Active Excuses

Drunks have the toughest time with mean stairs tripping them.  At least those who refuse to accept sobriety as the natural state can pretend it was Jim Beam’s fault.  The professionally inept resort to passiveness while explaining away ceaseless rough patches in their relationship with incumbency.  Perpetual victims are not going to expend much energy pretending to feel bad.

Life is tough when things just happen. Decline is a choice decliners refuse to admit they make.  The only thing worse than not accepting their active role in ruining circumstances is if they know and won’t accept it.  Performing such mental gymnastics will be as active as they get.

Terror attacks suck, darn. I wish there were some way to stop them like noting who’s responsible and killing them preemptively.  But we don’t want to be mean. Perhaps more social services would convince our enemies that we’re cool.  Sequestration caused even more terror than Gitmo.  It’s easier to blame Western decadence than Middle Eastern barbarianism. Sure, scolding victims doesn’t keep us safe.  But it does allow for deflecting blame and responsibility.  The only cost is more bloody surfaces.

Note who’s failed to stop the threat by how they blame items.  The self-righteous resorting to whining about gun control assigns sentience to firearms like a dull Stephen King novel from the past few decades.
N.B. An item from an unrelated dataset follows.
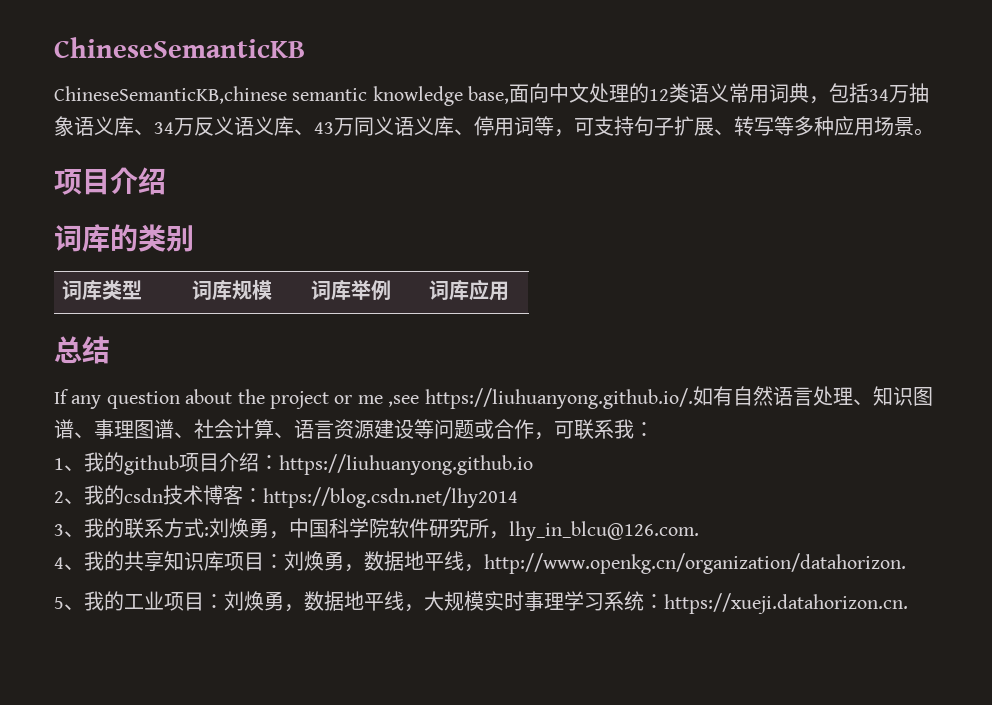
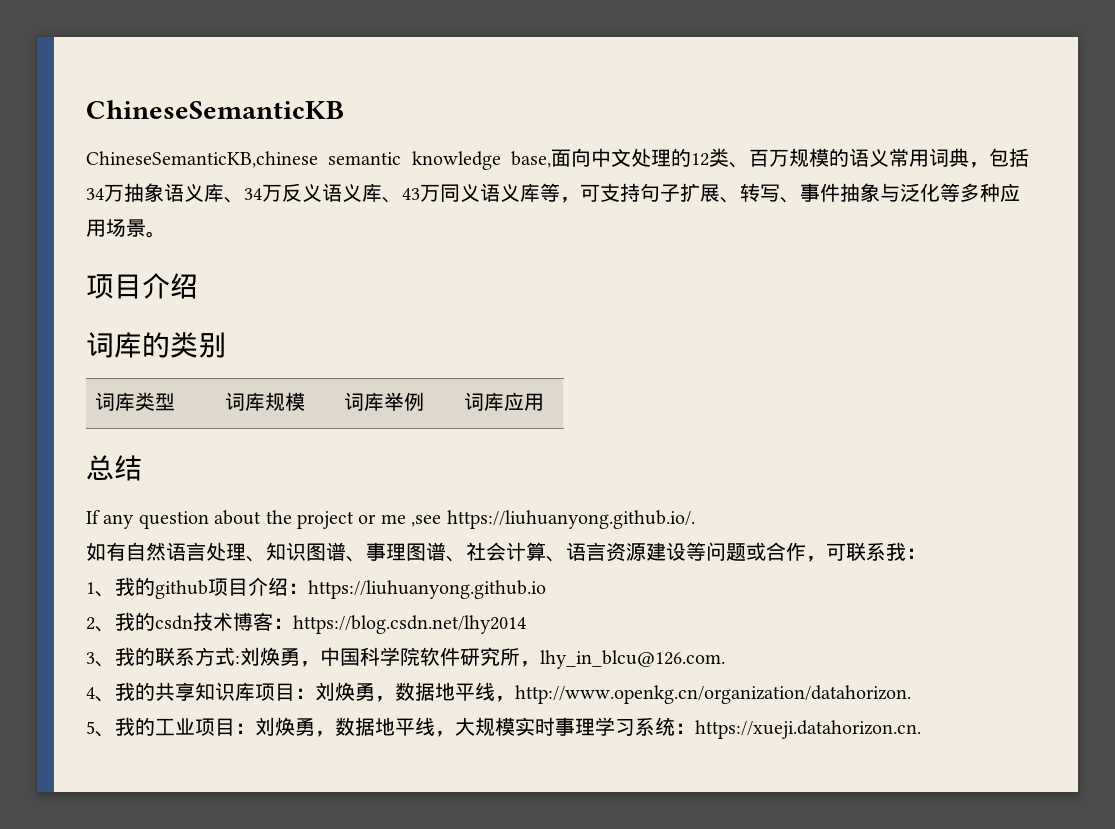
(690, 93) none -> [729,148,849,168] 、百万规模的
[454,116,534,136] 、停用词 -> (540, 192) none
(774, 126) none -> [780,183,940,203] 、事件抽象与泛化
(693, 398) none -> (695, 519) //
The global terror organization that’s out to murder you for existing would be stymied by a background check.  Here in the real world where some Muslims have decided that us living our lives is a capital offense, their diabolical notion is the problem.  Knowing we’re out to get them first is an effective deterrent in a way a waiting period isn’t.  Let’s try it sometime.

Acquiring tools are an afterthought once intent’s been established.  But present policy consists of pitifully attempting to limit the implements instead of hunting the predators.  Maybe only 35 people would have been murdered while enjoying their evening if there had been a magazine limitation that wouldn’t work.  The government succeeds at disarming.  It’s just that the targets are the ones without a way to propel bullets.

There’e another trillion dollars missing, and you’re going to be made to feel guilty.  The economy’s being run into a wall if the motion seems like progress.  Perhaps the antidote to a lousy economy doesn’t kick in until after nine years, which means our criticism of Barack Obama was mean and impulsive.  As penance, we should admit the nation needs more redistribution to counter semipermanent woe.  Sure, stagnation was caused by deciding big earners needed to share in the first place.  But we’re talking about fairness here, so give up what’s yours.

Uninterrupted access to political offices is a common trait among many moaning they can’t affect events.  Those who proclaim government can bring peace and keep your plants alive even if you never water them feign paralyzation as soon as anything bad happens.  The problem in the first place is the amount of power they have, which is to say massive.  Our condition plummets the more they seize, so it’s a good thing consequences don’t exist.  Why do bad things happen when they’re in charge?  Talk about tough luck.  Please don’t do any research into causality, as it’s the one thing this White House won’t fund.

Lucky you gets to choose between two angry humans who claim to embody your frowny nature.  Hillary whines about those who suffered under her beliefs.  Meanwhile, Donald Trump’s entire campaign is about stoking resentment, which is exactly what we’d expect from an unappreciative brat who should’ve put his inheritance in bonds if he wanted to be rich. It’s best to preemptively bitch when losing is certain.

Each faith-shaking candidate acts childishly no matter how they’re in their seventh and eighth decades, respectively.  Blaming others is discouraged among kindergarteners. Someone else must’ve been supposed to keep the casino profitable and help the ambassador.

The chance of having barbarians smash your skull and meager material goods is a fact of life, according to people who strangled the economy while brushing off the terror threat.  The omnipotent, benevolent government can’t fix this dang economy or stop fiends who want to murder us.  But they will issue blankets to victims.  Handouts are the ultimate docile response to initial fecklessness.

Another lecture about this bleak existence’s meaningless should assuage your depression.  Modern leaders scoff at self-reliance, and not just for ulterior motives involving their own utter lack of skills.  They either don’t realize they have the power to affect events or realize how bad they are at it.  Those who want the government in everything think it’s too feeble to alter events.  Meanwhile, they don’t trust you with decisions.